> Data supplied:

================

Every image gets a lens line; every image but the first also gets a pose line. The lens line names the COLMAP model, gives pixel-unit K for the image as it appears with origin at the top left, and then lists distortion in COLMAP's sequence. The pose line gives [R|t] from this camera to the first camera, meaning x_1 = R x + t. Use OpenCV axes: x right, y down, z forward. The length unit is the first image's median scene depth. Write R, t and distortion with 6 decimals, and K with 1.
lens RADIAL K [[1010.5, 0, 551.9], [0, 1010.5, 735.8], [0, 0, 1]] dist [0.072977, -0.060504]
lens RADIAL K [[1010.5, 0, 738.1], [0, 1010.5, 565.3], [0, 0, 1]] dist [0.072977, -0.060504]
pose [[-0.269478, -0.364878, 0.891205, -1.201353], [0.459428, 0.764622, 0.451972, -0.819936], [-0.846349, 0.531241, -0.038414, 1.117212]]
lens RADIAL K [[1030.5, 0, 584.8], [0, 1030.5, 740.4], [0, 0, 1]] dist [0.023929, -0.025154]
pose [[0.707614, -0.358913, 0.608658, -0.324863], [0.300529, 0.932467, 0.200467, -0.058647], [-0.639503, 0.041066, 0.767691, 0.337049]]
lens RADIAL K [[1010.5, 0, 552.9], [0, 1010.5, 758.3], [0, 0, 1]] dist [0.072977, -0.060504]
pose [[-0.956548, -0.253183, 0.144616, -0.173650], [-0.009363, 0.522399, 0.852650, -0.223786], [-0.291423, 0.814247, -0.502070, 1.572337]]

================

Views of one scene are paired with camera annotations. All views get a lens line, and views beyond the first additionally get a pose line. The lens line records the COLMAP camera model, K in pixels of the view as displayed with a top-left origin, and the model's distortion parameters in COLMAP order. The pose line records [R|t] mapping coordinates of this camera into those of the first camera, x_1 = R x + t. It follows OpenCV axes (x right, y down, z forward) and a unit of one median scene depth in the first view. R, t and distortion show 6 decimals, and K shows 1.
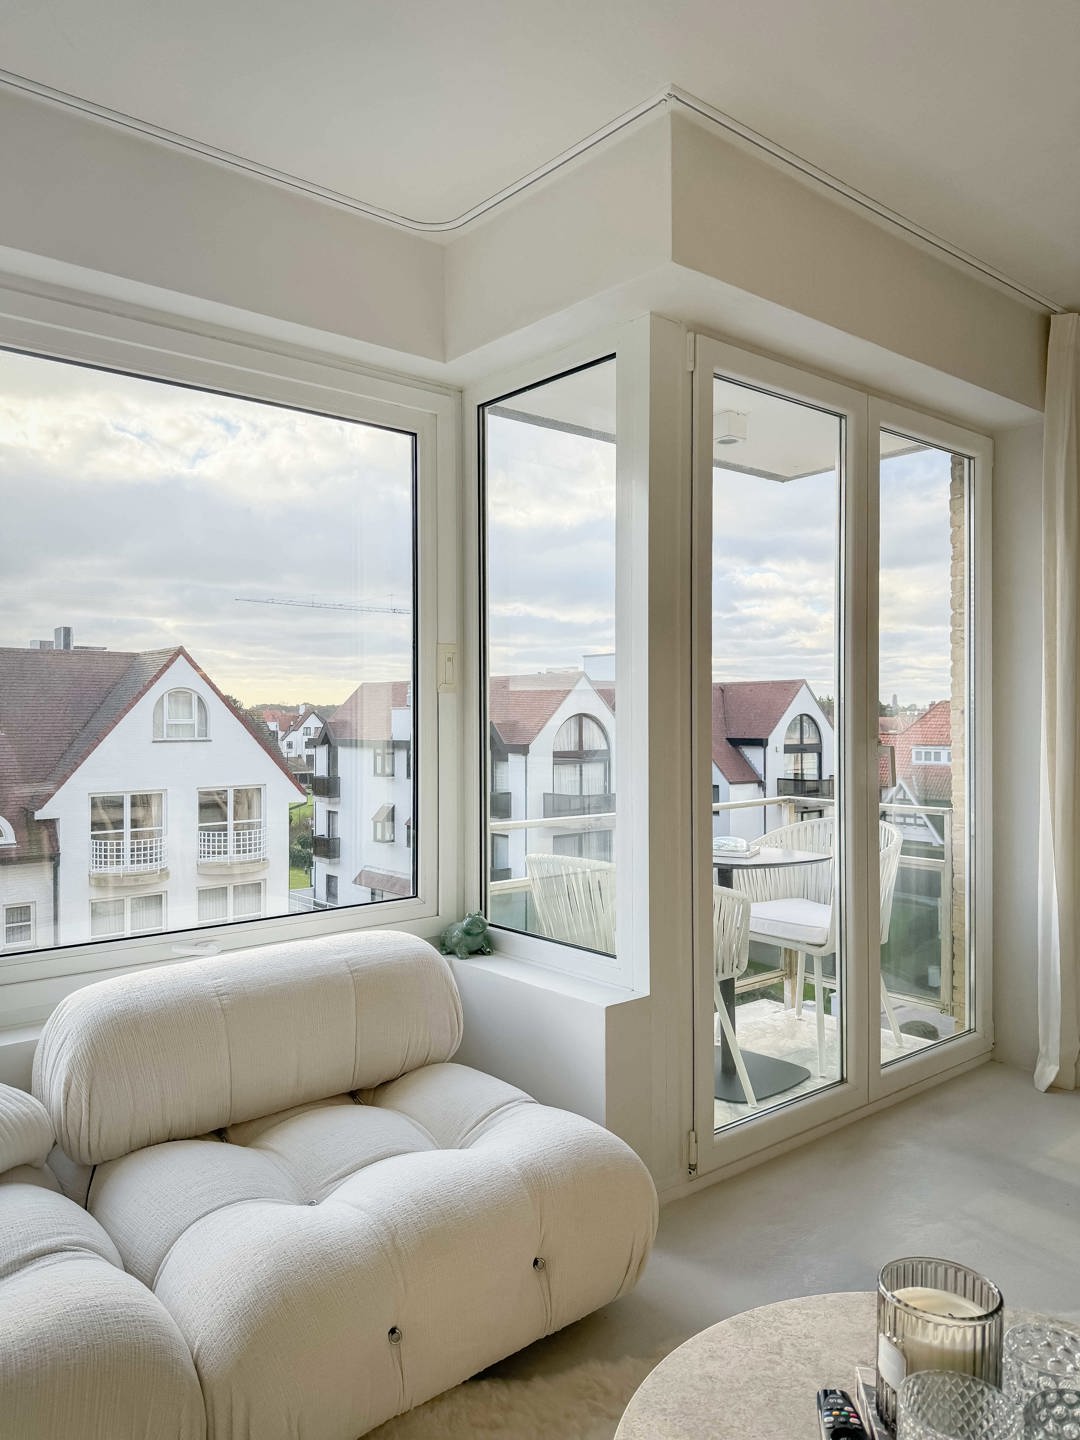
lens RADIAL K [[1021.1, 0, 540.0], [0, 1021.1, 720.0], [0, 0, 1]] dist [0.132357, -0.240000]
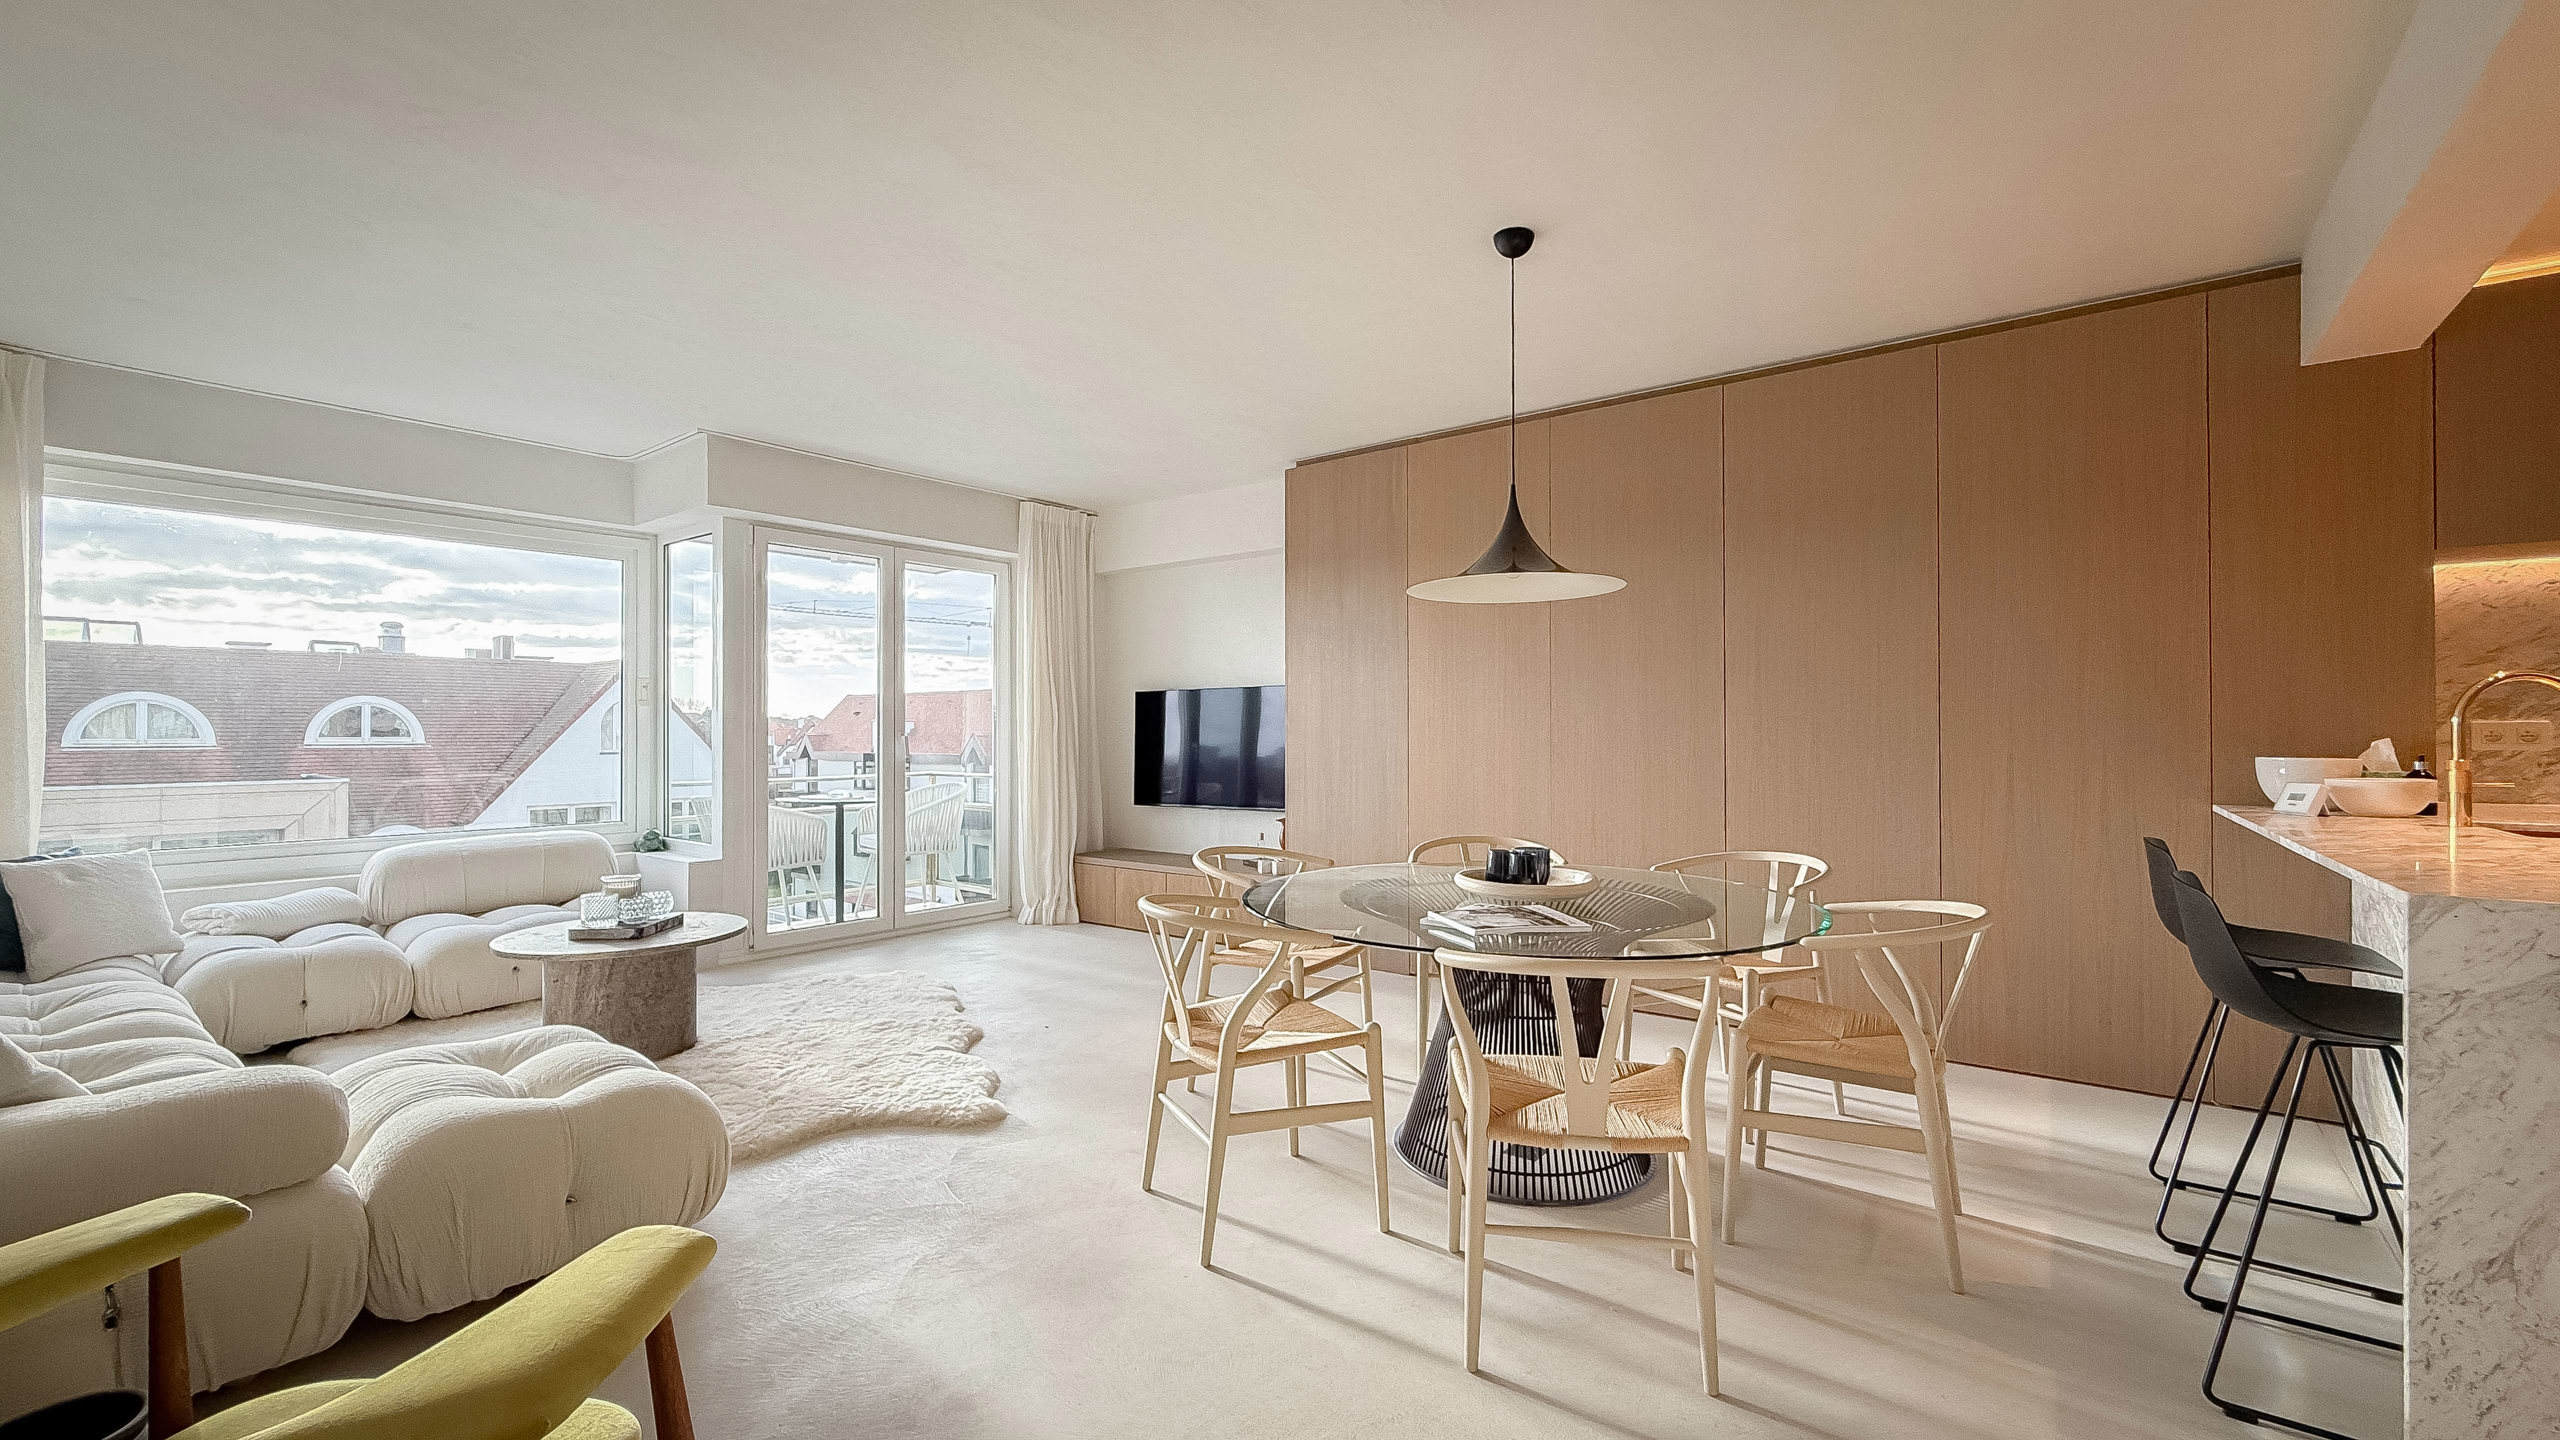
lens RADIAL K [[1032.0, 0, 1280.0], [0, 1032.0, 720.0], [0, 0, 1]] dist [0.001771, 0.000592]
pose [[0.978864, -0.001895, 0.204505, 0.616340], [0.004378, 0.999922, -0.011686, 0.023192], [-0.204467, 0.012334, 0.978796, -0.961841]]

================

> Exercise requirements: Can you render the records from the line with "Views of one" up to and including the line with "dist [0.001771, 0.000592]" as a two-column CSV with columns text and answer, one row per record, each value in a single quoted field with line breaks turned into spaces? Leave the pictures out.

> Expected answer:
text,answer
"Views of one scene are paired with camera annotations. All views get a lens line, and views beyond the first additionally get a pose line. The lens line records the COLMAP camera model, K in pixels of the view as displayed with a top-left origin, and the model's distortion parameters in COLMAP order. The pose line records [R|t] mapping coordinates of this camera into those of the first camera, x_1 = R x + t. It follows OpenCV axes (x right, y down, z forward) and a unit of one median scene depth in the first view. R, t and distortion show 6 decimals, and K shows 1.","lens RADIAL K [[1021.1, 0, 540.0], [0, 1021.1, 720.0], [0, 0, 1]] dist [0.132357, -0.240000] lens RADIAL K [[1032.0, 0, 1280.0], [0, 1032.0, 720.0], [0, 0, 1]] dist [0.001771, 0.000592]"